-- Start Text block --
It’s so cold that they had warm oatmeal and cooked eggs for breakfast.
I don’t mean my children. I’m talking about my chickens. They’re actually doing better in this weather than a lot of us, though we are treating a couple of them for frostbite on their frozen pink combs.


Welcome to Little House on the Hutch, 17 miles from Grand Central, though some of my friends just refer to it as the Kibbutz.
A small group of us have a coop and are raising chickens- six hens at the moment. Sixteen more, day-old chicks of varying breeds will arrive at the Larchmont Post Office when the cold spell breaks, courtesy of mypetchicken.com, and will grow under heat lamps in the garage. It’s perfectly legal in many Villages and Towns in Westchester County.

Every day there is a gift of fresh, organic eggs; some are pastel colored, like Easter eggs, some a rich brown, and all delicious with their bright orange yolks.
My neighbor Joyce got the ball rolling when she bought a small flock of chicks at a farm supply store in Connecticut almost two years ago, which she and her oldest daughter tend with an almost religious fervor.
-- End Text block --
-- Start Information provided --
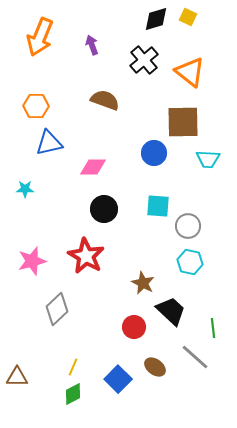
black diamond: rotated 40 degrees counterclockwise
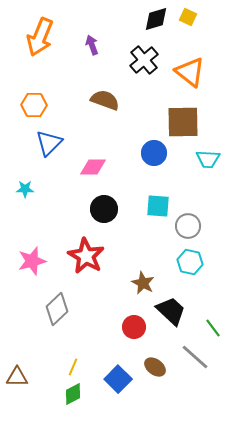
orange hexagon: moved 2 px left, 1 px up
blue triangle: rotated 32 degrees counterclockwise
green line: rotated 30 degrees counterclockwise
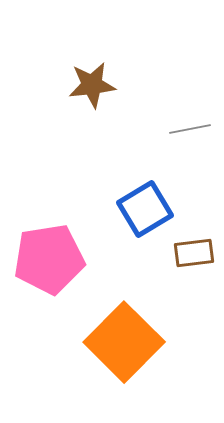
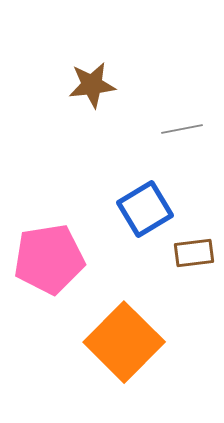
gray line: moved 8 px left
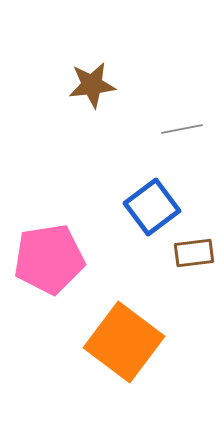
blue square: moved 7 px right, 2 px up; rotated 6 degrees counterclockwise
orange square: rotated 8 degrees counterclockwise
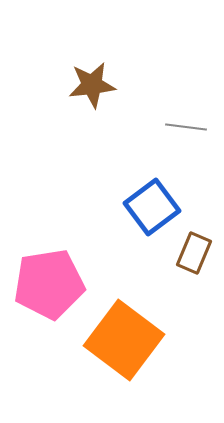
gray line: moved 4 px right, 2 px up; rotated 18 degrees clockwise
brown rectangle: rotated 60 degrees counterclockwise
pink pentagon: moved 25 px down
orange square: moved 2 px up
-- End Information provided --
-- Start Information provided --
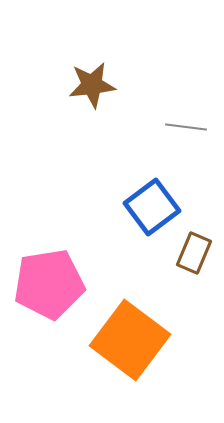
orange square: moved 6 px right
-- End Information provided --
Short problem 1 |
Answer these about the backyard-chickens text:
(a) How many hens does the group have at the moment?
(b) At which post office will the day-old chicks arrive?
(c) Where did Joyce buy her small flock of chicks?
Short problem 2 | Reproduce everything in the backyard-chickens text from "Welcome to Little House" down to "in Westchester County.".

Final result 1 |
(a) Six.
(b) The Larchmont Post Office.
(c) At a farm supply store in Connecticut.

Final result 2 |
Welcome to Little House on the Hutch, 17 miles from Grand Central, though some of my friends just refer to it as the Kibbutz.
A small group of us have a coop and are raising chickens- six hens at the moment. Sixteen more, day-old chicks of varying breeds will arrive at the Larchmont Post Office when the cold spell breaks, courtesy of mypetchicken.com, and will grow under heat lamps in the garage. It’s perfectly legal in many Villages and Towns in Westchester County.